The two are connected via a walkway over the alley.  The building at 111 S. Meramec Ave has nearly 72,000 square feet and was built in 1957. The taller of the two, 121 S. Meramec Ave, was built in 1964 and contains nearly 210,000 square feet of space. Both buildings have a negative impact on the Meramec sidewalk, neither will be missed from an urbanist viewpoint. I don’t know the architect of either, a preservationist might object to their planned demolition.

I need to find out if St. Louis County has a long-term plan for the land. Selling to a developer or keeping for surface/structured parking are the two obvious future uses.

— Steve Patterson

 

Currently there are "2 comments" on this Article:

  1. JZ71 says:

    111 houses / used to house the County Health Department. I was inside several years ago and it definitely needed work, even back then. And while I agree that neither one is particularly significant, architecturally, I’m not quite sure that “Both buildings have a negative impact on the Meramec sidewalk, neither will be missed from an urbanist viewpoint.” The most likely scenario, at least short term (the next 10-15 years), once the site is no longer needed for construction staging, WILL be surface parking, much like the parking at Carondelet and Central, and that will certainly have a greater negative impact on the urbanity of the area than the current structures have. And given the glacial pace that most government projects take to complete, unless the County plans on selling the land to a private developer (doubtful), I’d expect the land to remain as surface parking, unless, of course, they decide to “make it a park”!

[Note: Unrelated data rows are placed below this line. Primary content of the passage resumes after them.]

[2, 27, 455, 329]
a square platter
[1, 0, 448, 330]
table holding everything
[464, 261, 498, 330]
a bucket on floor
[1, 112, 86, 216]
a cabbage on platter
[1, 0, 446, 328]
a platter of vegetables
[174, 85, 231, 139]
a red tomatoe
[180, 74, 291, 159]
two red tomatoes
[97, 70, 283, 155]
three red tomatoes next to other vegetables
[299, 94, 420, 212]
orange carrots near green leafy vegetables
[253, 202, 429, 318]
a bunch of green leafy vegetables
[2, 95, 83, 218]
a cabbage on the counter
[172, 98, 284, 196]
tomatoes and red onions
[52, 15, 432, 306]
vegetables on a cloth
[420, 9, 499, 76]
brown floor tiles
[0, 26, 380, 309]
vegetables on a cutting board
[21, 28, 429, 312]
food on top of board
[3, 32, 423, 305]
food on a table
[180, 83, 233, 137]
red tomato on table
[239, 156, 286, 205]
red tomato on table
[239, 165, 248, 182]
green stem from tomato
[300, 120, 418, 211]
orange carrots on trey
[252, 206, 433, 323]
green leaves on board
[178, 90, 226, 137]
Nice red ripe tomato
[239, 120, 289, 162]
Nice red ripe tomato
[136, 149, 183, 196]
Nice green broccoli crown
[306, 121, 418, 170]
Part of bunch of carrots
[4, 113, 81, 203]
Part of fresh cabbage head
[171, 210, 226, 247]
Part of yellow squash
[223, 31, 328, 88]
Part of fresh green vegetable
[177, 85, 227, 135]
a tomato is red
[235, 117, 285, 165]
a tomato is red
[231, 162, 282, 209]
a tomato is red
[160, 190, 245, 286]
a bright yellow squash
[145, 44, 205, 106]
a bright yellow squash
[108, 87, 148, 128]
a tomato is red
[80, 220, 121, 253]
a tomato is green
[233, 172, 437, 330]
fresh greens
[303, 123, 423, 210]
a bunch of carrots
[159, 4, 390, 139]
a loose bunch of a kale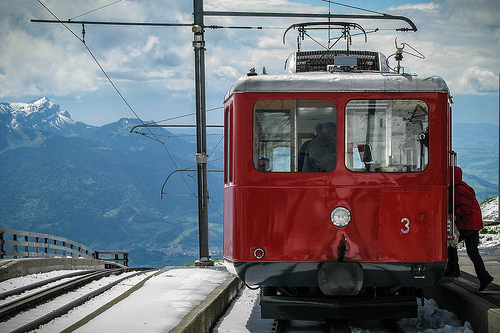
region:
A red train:
[205, 14, 463, 306]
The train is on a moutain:
[187, 2, 469, 302]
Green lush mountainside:
[4, 108, 189, 256]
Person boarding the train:
[438, 146, 491, 290]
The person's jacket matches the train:
[432, 45, 492, 300]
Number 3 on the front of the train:
[379, 202, 430, 245]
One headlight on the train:
[320, 193, 360, 232]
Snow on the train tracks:
[27, 253, 242, 332]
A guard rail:
[2, 218, 125, 266]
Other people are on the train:
[290, 106, 348, 175]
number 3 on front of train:
[395, 205, 413, 236]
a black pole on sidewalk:
[180, 0, 216, 267]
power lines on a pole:
[40, 5, 217, 190]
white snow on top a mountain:
[0, 86, 90, 131]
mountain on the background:
[5, 85, 222, 196]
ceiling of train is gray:
[228, 58, 448, 94]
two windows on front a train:
[243, 90, 439, 186]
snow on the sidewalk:
[20, 248, 226, 326]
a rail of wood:
[3, 223, 132, 266]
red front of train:
[221, 79, 459, 281]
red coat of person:
[445, 165, 485, 232]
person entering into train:
[443, 165, 494, 291]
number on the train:
[397, 217, 411, 236]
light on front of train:
[329, 204, 354, 230]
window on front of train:
[344, 94, 426, 176]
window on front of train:
[251, 87, 340, 175]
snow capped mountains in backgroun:
[4, 98, 75, 128]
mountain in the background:
[103, 114, 173, 141]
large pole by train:
[190, 0, 209, 265]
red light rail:
[231, 42, 451, 292]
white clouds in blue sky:
[70, 48, 112, 79]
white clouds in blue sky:
[57, 91, 104, 111]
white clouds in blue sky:
[130, 45, 165, 70]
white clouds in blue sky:
[30, 52, 81, 84]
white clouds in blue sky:
[122, 103, 157, 141]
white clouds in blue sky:
[107, 2, 167, 66]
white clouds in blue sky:
[221, 31, 258, 59]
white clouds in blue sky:
[442, 26, 473, 70]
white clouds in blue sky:
[71, 36, 171, 114]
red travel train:
[214, 17, 451, 262]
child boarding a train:
[434, 155, 486, 276]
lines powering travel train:
[124, 22, 214, 220]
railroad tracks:
[27, 251, 150, 328]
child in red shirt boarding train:
[440, 148, 491, 275]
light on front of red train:
[316, 208, 366, 223]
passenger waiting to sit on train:
[303, 118, 347, 188]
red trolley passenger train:
[209, 41, 469, 288]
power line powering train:
[179, 14, 239, 262]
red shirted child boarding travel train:
[413, 150, 479, 282]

    I find it interesting that you would state that “a preservationist might object to their planned demolition” – I always thought that you were a big supporter of both preservation and reuse. Both appear to be typical structural frame (non-bearing wall) structures, so saving the frame and recladding them would not be that difficult, nor would expanding the bases to bring them out to the sidewalk line. I’m guessing that the “need” to demolish both structures has more to do with floor-to-floor heights (too “low” for current tastes and the county’s “needs”) than it does with actual floorplate sizes. Courts have specialized spatial and circulation needs, which explains why a new structure is being constructed, for that use. What remains unanswered are the more-typical office uses that the county has – 121, the larger structure, is pretty similar to the structure that was renovated to house the SLU Law School, and you seemed pretty supportive of that effort. If the County needs to house County functions, I’d much rather see them housed in urban structures, here, even dated ones, like these, than to see them housed in a dated strip shopping center, like they are in north county: https://www.google.com/maps?ll=38.782161,-90.361524&spn=0.003566,0.005284&t=h&z=18

     
    • 121 has a raised base and the tower is set back from the sidewalk, the upper floors have a solid brick wall facing the street with the first floor deeply recessed. I’ll advocate saving good urban buildings, or reusing those buildings that can be retrofitted to be.

      These two might be able to be made into good urban buildings but I haven’t figured out how yet.